[Task item]
Search the records below for the string "Bottle", and report each line that contains it.
------------------------------------------------------------------------
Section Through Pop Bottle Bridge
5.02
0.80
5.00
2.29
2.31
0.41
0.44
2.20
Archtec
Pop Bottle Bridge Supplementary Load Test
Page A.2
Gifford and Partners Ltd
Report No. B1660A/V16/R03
------------------------------------------------------------------------
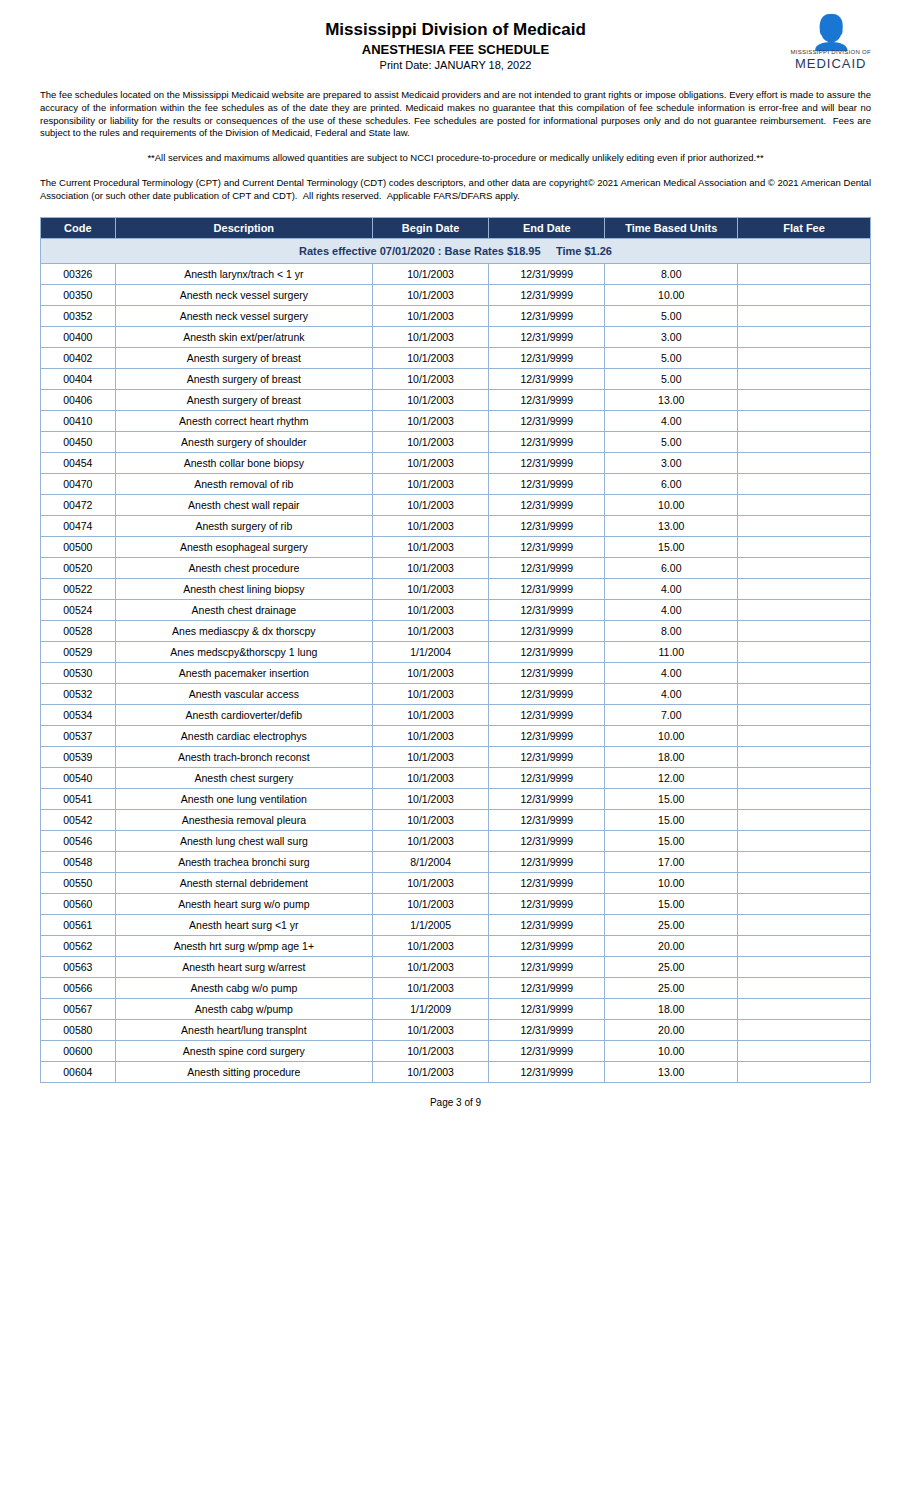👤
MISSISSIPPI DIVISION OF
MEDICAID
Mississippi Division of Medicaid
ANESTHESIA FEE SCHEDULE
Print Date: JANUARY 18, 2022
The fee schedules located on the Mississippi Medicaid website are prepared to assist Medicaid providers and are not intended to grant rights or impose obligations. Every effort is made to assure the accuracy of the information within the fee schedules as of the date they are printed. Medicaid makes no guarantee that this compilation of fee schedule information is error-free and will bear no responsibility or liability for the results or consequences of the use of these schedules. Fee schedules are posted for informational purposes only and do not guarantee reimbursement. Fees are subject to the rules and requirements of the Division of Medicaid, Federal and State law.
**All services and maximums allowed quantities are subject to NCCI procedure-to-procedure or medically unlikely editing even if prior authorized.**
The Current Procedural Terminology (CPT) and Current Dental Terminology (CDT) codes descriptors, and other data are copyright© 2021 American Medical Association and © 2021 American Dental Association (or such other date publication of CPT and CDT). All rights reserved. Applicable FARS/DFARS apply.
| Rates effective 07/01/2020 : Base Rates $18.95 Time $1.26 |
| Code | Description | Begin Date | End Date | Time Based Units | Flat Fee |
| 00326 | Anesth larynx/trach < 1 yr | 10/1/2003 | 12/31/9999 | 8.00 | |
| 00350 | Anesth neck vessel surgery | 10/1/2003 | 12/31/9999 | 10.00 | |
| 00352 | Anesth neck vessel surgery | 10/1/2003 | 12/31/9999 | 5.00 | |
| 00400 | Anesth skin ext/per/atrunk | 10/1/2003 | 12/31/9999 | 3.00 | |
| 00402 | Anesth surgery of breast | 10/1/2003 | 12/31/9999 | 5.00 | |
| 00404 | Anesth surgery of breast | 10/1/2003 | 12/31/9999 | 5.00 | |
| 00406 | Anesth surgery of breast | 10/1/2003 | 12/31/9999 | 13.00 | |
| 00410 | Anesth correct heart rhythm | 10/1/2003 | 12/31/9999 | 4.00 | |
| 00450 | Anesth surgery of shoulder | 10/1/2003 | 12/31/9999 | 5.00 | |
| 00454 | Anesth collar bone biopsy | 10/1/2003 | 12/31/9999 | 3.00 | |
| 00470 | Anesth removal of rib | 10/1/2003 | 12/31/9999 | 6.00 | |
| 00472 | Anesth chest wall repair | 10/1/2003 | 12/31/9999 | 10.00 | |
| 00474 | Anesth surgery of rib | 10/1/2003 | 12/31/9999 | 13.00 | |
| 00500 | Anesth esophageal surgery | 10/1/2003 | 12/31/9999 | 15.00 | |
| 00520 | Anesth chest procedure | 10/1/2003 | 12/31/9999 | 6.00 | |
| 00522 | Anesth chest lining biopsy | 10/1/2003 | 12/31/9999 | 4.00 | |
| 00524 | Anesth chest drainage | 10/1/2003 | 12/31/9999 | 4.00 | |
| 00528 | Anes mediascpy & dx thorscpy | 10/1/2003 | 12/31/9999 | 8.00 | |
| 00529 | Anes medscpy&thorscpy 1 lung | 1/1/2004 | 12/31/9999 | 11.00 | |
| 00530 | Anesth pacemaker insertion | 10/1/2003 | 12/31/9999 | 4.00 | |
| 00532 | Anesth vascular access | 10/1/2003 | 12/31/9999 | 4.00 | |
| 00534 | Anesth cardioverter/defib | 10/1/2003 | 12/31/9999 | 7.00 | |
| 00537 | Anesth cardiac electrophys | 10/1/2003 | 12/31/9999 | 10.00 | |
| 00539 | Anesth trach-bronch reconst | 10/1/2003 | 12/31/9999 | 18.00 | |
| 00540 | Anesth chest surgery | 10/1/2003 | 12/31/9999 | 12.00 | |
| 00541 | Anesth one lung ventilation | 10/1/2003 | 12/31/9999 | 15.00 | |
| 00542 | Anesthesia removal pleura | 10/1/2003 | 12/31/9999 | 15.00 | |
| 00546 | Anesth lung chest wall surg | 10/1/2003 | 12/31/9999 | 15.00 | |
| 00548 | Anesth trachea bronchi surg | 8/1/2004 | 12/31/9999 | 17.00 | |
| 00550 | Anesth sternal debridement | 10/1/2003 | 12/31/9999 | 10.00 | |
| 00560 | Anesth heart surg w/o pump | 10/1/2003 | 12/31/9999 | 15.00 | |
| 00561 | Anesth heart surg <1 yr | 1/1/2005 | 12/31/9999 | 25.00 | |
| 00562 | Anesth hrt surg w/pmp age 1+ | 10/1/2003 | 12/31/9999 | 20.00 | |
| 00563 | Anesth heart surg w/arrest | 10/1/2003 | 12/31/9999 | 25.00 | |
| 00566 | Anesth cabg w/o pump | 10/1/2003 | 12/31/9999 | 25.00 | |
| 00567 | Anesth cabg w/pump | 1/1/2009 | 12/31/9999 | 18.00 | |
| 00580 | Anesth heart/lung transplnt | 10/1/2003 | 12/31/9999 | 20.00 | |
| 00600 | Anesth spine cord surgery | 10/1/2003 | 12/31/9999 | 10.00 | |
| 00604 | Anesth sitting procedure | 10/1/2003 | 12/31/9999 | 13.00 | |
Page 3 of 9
------------------------------------------------------------------------
[Exercise solution]
Section Through Pop Bottle Bridge
Pop Bottle Bridge Supplementary Load Test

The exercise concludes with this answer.